Each of the actuator systems 4 include a pressure transducer which provides a signal indicative of the pressure driving the hydraulic motor 24. It detects the difference between the pressure in the hydraulic input and hydraulic output lines to the hydraulic motor. Each of the actuator systems 4 also include a position transducer 42 which is connected to the output gear of actuator 28 and which generates a signal indicative of the position of the actuator.
Reference will now be made to FIG. 2 in addition to FIG. 1 where the actuator system 4a including its control system 8a and actuator assembly 6a are shown in block diagram form. An output signal 44a is generated by the position transponder 42a. A signal 46a is generated which is indicative of the difference between command signal 16a and position transponder signal 44a. 46a is transmitted to control system 8b. Signal 46a is also algebraically summed with an equivalent signal 46b received from control system 8b. A signal 48a is generated which is indicative of the difference between signals 46a and 46b. Signal 48a is processed and is fed back into the path leading to the servovalve 20a.
The processing utilized in the preferred embodiment is defined by the system transfer functions indicated in the block diagram of FIG. 2. The different signal 48a is directed to the amplifier with a gain of 0.5 as shown.
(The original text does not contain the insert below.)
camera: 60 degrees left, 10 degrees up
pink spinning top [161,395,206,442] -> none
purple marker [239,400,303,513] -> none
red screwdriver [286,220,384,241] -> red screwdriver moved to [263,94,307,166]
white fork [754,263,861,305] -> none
The output of the amplifier is introduced into a filter with characteristics and transfer function as indicated in FIG. 2. The output of this filter as shown is fed back through a limiting device and into the path leading to servovalve 20a as shown and described earlier. The output of said filter device is also fed to a threshold detector as will be described below. Those skilled in the art will appreciate the design and uses of the filtering and limiting mechanism shown in the block diagram of FIG. 2. Transfer functions indicated thereon can be calculated and changed as appropriate for the particular design of the mechanical elements utilized in practicing the invention, and will be obvious to those skilled in the art of both electronics and control system dynamics.
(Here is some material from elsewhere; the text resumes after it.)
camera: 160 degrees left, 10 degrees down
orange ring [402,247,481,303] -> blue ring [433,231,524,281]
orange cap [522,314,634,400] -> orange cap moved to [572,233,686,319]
A signal 50a is produced by pressure transducer 40a. A signal 52a indicative of the difference between signal 50a and its equivalent signal 50b from control system 8b is also processed and passed through the control system to become part of signal 18a to the servovalve. Processing of the signal 52a consists of a filter with a transfer function as indicated in the appropriate block diagram of FIG. 2. The filtered signal is limited and added back into the signal chain as indicated in FIG. 2, to ultimately become part of the signal 18a controlling servovalve 20a. Signal 50a from the pressure transducer is also transmitted to control system 8b where it is used in a manner identical to the way in which signal 50b is used in control system 8a, as shown.
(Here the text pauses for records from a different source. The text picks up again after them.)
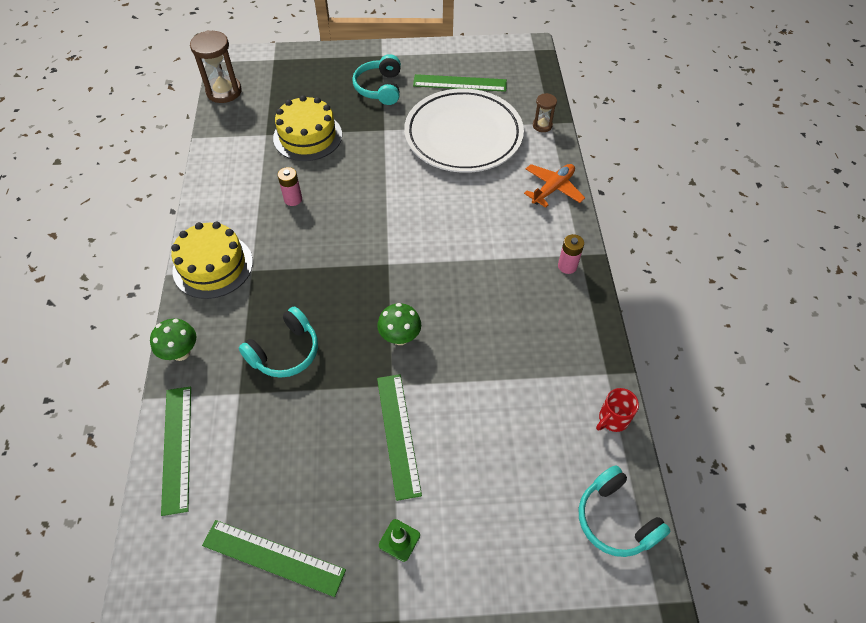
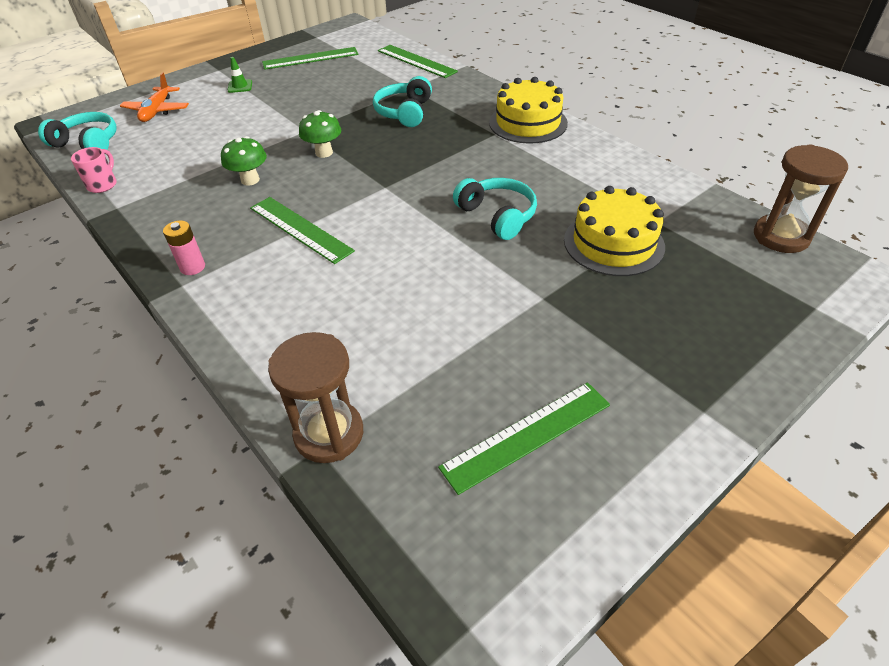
camera: 145 degrees right, 10 degrees down
green mushroom [150,318,196,361] -> green mushroom moved to [221,136,267,186]
pink battery [278,167,302,206] -> none
turquoise headphones [352,54,401,105] -> turquoise headphones moved to [453,178,537,240]
green ruler [377,374,422,501] -> green ruler moved to [250,197,355,264]
white plate [404,89,524,173] -> none
orange plane [524,164,585,208] -> orange plane moved to [120,73,189,122]
brown hourglass [533,93,557,132] -> brown hourglass [268,332,363,463], size x1.85
red mug [596,388,639,432] -> pink mug [71,147,117,193]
A signal 60a is provided which is indicative of a system failure. This signal may be used to activate redundant control systems and to provide an indication to the pilot that there has been such a failure. As shown in FIG. 2, the outputs of the two filters as described above, are directed to similar threshold detectors, the output of which is directed to or logic. Should the outputs of either of the filters deviate substantially from the output of the other, the or logic will be activated and failure signal 60a will appear.
By using the signals generated by the position and pressure transducers each actuator system is caused to adjust itself to minimize force fight and to seek an average position.
It will be appreciated that the description above of the feedback and control system describes one-half of the actual systems used in the entire invention. The redundant actuator system 4b, including its control system 8b, and other associated components shown in FIG. 1 will function in a similar fashion as described above for one-half the system.